Near our apartment we shopped at a supermarket for the party at our apartment that night. I picked out dates, tortilla chips, paper cups, and a few other things. We were also contributing the second box of Lindt chocolates that we brought from the Paris airport.
By the way, every few days we pay $21 to keep the electricity going– not included in the rent.
Joan felt much better after taking the ORS. We rested a bit, then guests began to arrive at 3:30 for the 4 pm party. I wore the white suit embroidered with blue that Newlove sent to me last year and Joan wore a new green dress, made for her by Chantal’s sister Marthe, who is a professional seamstress.
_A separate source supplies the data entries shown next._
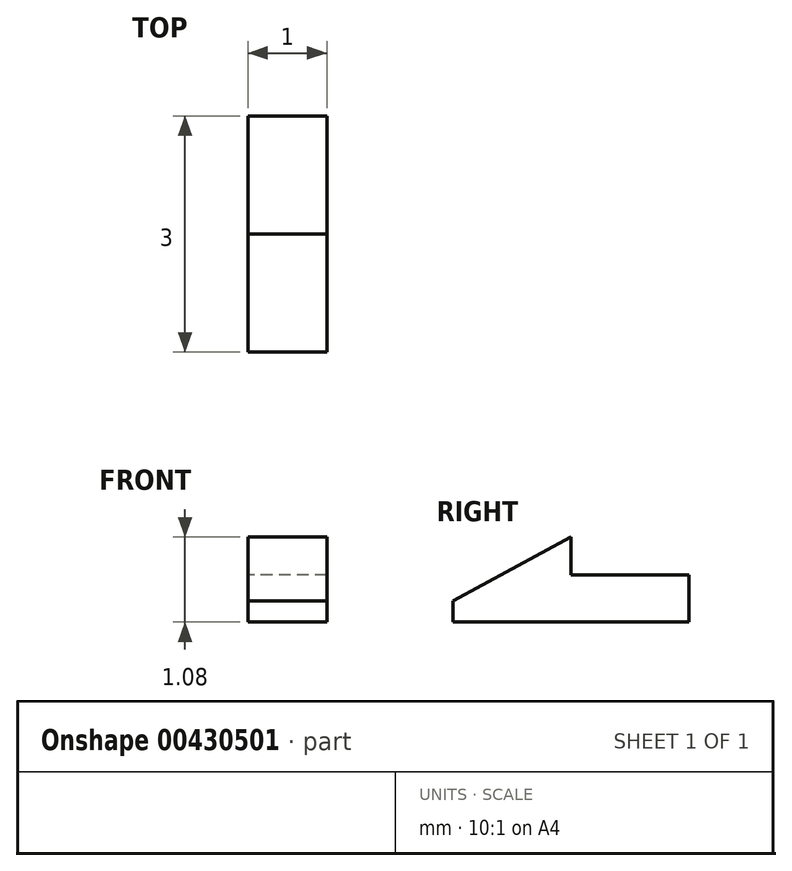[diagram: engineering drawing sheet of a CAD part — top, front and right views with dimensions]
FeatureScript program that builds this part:
annotation { "Feature Type Name" : "Feature", "Feature Type Description" : "" }
export const myFeature = defineFeature(function(context is Context, id is Id, definition is map)
    precondition{}
    {
        {
            var Q0;
            Q0=qCreatedBy(makeId("Right.planeOp"),FACE);
            var sketch = newSketch(context, id + "F0", { "sketchPlane" : qUnion([Q0])});
            skLineSegment(sketch, "E0", {"start": v(0, 1.08) * mm, "end": v(-1.5, 0.27) * mm});
            skLineSegment(sketch, "E1", {"start": v(-1.5, 0.27) * mm, "end": v(-1.5, 0) * mm});
            skLineSegment(sketch, "E2", {"start": v(-1.5, 0) * mm, "end": v(1.5, 0) * mm});
            skLineSegment(sketch, "E3", {"start": v(1.5, 0) * mm, "end": v(1.5, 0.6) * mm});
            skLineSegment(sketch, "E4", {"start": v(1.5, 0.6) * mm, "end": v(0, 0.6) * mm});
            skLineSegment(sketch, "E5", {"start": v(0, 0.6) * mm, "end": v(0, 1.08) * mm});
            skSolve(sketch);
        }
        {
            var Q0;
            Q0 = qSketchRegion(id + "F0", true);
            extrude(context, id + "F1", {"entities" : qUnion([Q0]), "depth" : 1 * mm});
        }
    });
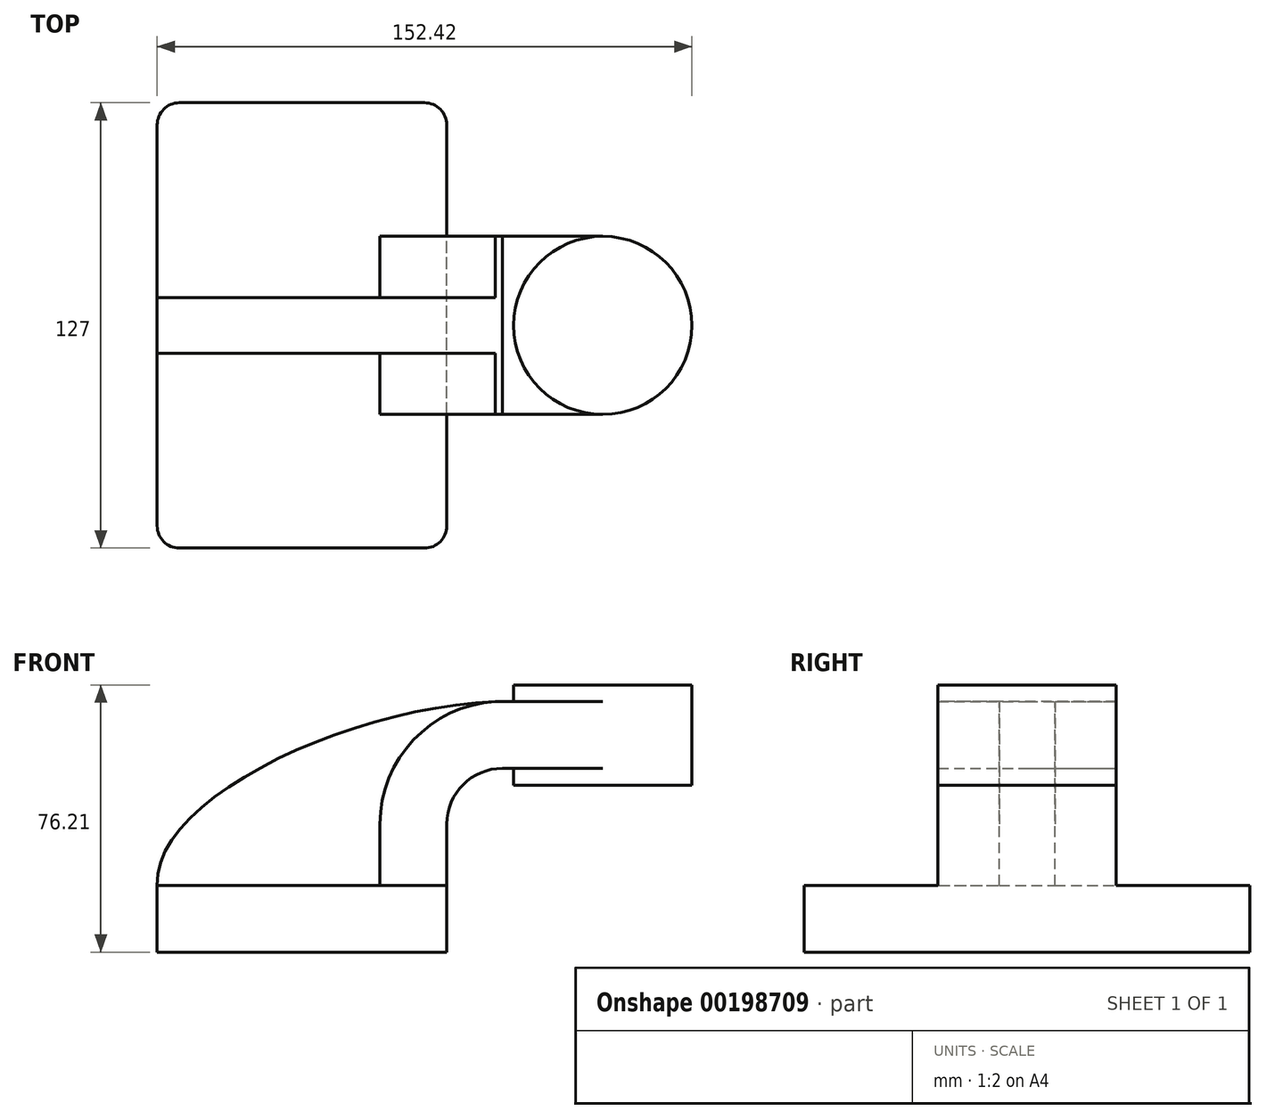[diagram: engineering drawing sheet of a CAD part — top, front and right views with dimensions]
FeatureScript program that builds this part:
annotation { "Feature Type Name" : "Feature", "Feature Type Description" : "" }
export const myFeature = defineFeature(function(context is Context, id is Id, definition is map)
    precondition{}
    {
        {
            var Q0;
            Q0=qCreatedBy(makeId("Front.planeOp"),FACE);
            var sketch = newSketch(context, id + "F0", { "sketchPlane" : qUnion([Q0])});
            skLineSegment(sketch, "E0.bottom", {"start": v(41.27, 9.53) * mm, "end": v(-41.28, 9.53) * mm});
            skLineSegment(sketch, "E0.top", {"start": v(41.28, -9.52) * mm, "end": v(-41.27, -9.52) * mm});
            skLineSegment(sketch, "E0.left", {"start": v(41.28, 9.53) * mm, "end": v(41.28, -9.52) * mm});
            skLineSegment(sketch, "E0.right", {"start": v(-41.28, 9.53) * mm, "end": v(-41.27, -9.52) * mm});
            skPoint(sketch, "E0.middle", {"position": v(0, 0) * mm});
            skLineSegment(sketch, "E1.bottom", {"start": v(60.33, 66.68) * mm, "end": v(111.12, 66.68) * mm});
            skLineSegment(sketch, "E1.top", {"start": v(60.33, 38.1) * mm, "end": v(111.12, 38.1) * mm});
            skLineSegment(sketch, "E1.left", {"start": v(60.33, 66.67) * mm, "end": v(60.33, 38.1) * mm});
            skLineSegment(sketch, "E1.right", {"start": v(111.13, 66.68) * mm, "end": v(111.13, 38.1) * mm});
            skLineSegment(sketch, "E2", {"start": v(41.27, 9.53) * mm, "end": v(41.27, 27) * mm});
            skLineSegment(sketch, "E3", {"start": v(85.73, 38.1) * mm, "end": v(85.73, 66.68) * mm});
            skLineSegment(sketch, "E4", {"start": v(85.73, 42.88) * mm, "end": v(57.15, 42.88) * mm});
            skArc(sketch, "E5.filletArc", {"start": v(57.15, 42.88) * mm, "mid": v(45.92, 38.23) * mm, "end": v(41.28, 27) * mm});
            skLineSegment(sketch, "E6.0", {"start": v(22.23, 9.53) * mm, "end": v(22.23, 27) * mm});
            skArc(sketch, "E6.1", {"start": v(57.15, 61.93) * mm, "mid": v(32.45, 51.7) * mm, "end": v(22.23, 27) * mm});
            skLineSegment(sketch, "E6.2", {"start": v(85.73, 61.93) * mm, "end": v(57.15, 61.93) * mm});
            skFitSpline(sketch, "E7", {"points": [v(-41.28, 9.53) * mm, v(57.15, 61.93) * mm], "startDerivative": vector(-3.42, 75.34) * mm, "endDerivative": vector(127.37, 2.52) * mm});
            skSolve(sketch);
        }
        {
            var Q0;
            Q0=makeQuery(id+"F0.imprint","IMPRINT",FACE,{"disambiguationData":[TD([[makeQuery(id+"F0.imprint","IMPRINT",EDGE,{"derivedFrom":sQuery(id+"F0.wireOp",EDGE,"E0.top")}),-1.0]])]});
            extrude(context, id + "F1", {"entities" : qUnion([Q0]), "endBound" : BoundingType.SYMMETRIC, "depth" : 127 * mm});
        }
        {
            var Q0;
            {var subQ0=sQuery(id+"F0.wireOp",EDGE,"E2");Q0=makeQuery(id+"F0.imprint","IMPRINT",FACE,{"disambiguationData":[TD([[makeQuery(id+"F0.imprint","IMPRINT",EDGE,{"derivedFrom":subQ0}),1.0]])]});}
            var Q1;
            {var subQ0=sQuery(id+"F0.wireOp",EDGE,"E6.2");var subQ1=sQuery(id+"F0.wireOp",EDGE,"E1.left");var subQ2=makeQuery(id+"F0.imprint","INTERSECT",VERTEX,{"derivedFrom":[subQ1,subQ0]});Q1=makeQuery(id+"F0.imprint","IMPRINT",FACE,{"disambiguationData":[TD([[makeQuery(id+"F0.imprint","IMPRINT",EDGE,{"disambiguationData":[TD([[subQ2,-1.0]])],"derivedFrom":subQ1}),1.0]])]});}
            extrude(context, id + "F2", {"entities" : qUnion([Q0, Q1]), "operationType" : NewBodyOperationType.ADD, "endBound" : BoundingType.SYMMETRIC, "depth" : 50.8 * mm});
        }
        {
            var Q0;
            {var subQ3=sQuery(id+"F0.wireOp",EDGE,"E6.0");Q0=makeQuery(id+"F0.imprint","IMPRINT",FACE,{"disambiguationData":[TD([[makeQuery(id+"F0.imprint","IMPRINT",EDGE,{"derivedFrom":subQ3}),1.0]])]});}
            extrude(context, id + "F3", {"entities" : qUnion([Q0]), "operationType" : NewBodyOperationType.ADD, "endBound" : BoundingType.SYMMETRIC, "depth" : 15.88 * mm});
        }
        {
            var Q0;
            {var subQ4=sQuery(id+"F0.wireOp",EDGE,"E1.right");Q0=makeQuery(id+"F0.imprint","IMPRINT",FACE,{"disambiguationData":[TD([[makeQuery(id+"F0.imprint","IMPRINT",EDGE,{"derivedFrom":subQ4}),-1.0]])]});}
            var Q1;
            Q1=sQuery(id+"F0.wireOp",EDGE,"E3");
            revolve(context, id + "F4", {"operationType" : NewBodyOperationType.ADD, "entities" : qUnion([Q0]), "axis" : qUnion([Q1]), "revolveType" : RevolveType.FULL});
        }
        {
            var Q0;
            Q0=makeQuery(id+"F1.opExtrude","CAP_EDGE",EDGE,{"disambiguationData":[OSD([sQuery(id+"F0.wireOp",EDGE,"E0.right")])],"isStart":false});
            var Q1;
            Q1=makeQuery(id+"F1.opExtrude","CAP_EDGE",EDGE,{"disambiguationData":[OSD([sQuery(id+"F0.wireOp",EDGE,"E0.left")])],"isStart":false});
            var Q2;
            Q2=makeQuery(id+"F1.opExtrude","CAP_EDGE",EDGE,{"disambiguationData":[OSD([sQuery(id+"F0.wireOp",EDGE,"E0.left")])],"isStart":true});
            var Q3;
            Q3=makeQuery(id+"F1.opExtrude","CAP_EDGE",EDGE,{"disambiguationData":[OSD([sQuery(id+"F0.wireOp",EDGE,"E0.right")])],"isStart":true});
            fillet(context, id + "F5", {"entities" : qUnion([Q0, Q1, Q2, Q3]), "radius" : 6.35 * mm, "tangentPropagation" : true, "allowEdgeOverflow" : false});
        }
    });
We had snacks and plenty of drinks. We rearranged the furniture to open up the room. A couple of non-members came so there were 10 guests beside Joan and me. Everyone was taking pictures. During the evening I spoke for about 20 minutes, bringing greetings from the LA chapter and mentioning what we could learn from Togo, namely local activism and charitable efforts. It was a great party. Folks left before 8 pm.
A difference from Los Angeles: Close to the Equator days and nights are nearly equal all year, just as the seasons do not change much. Dark night arrives by 6 pm and cars are driving with headlights. There are two seasons in Togo, either hot with no rain, or hot with rain. We had a taste of the former.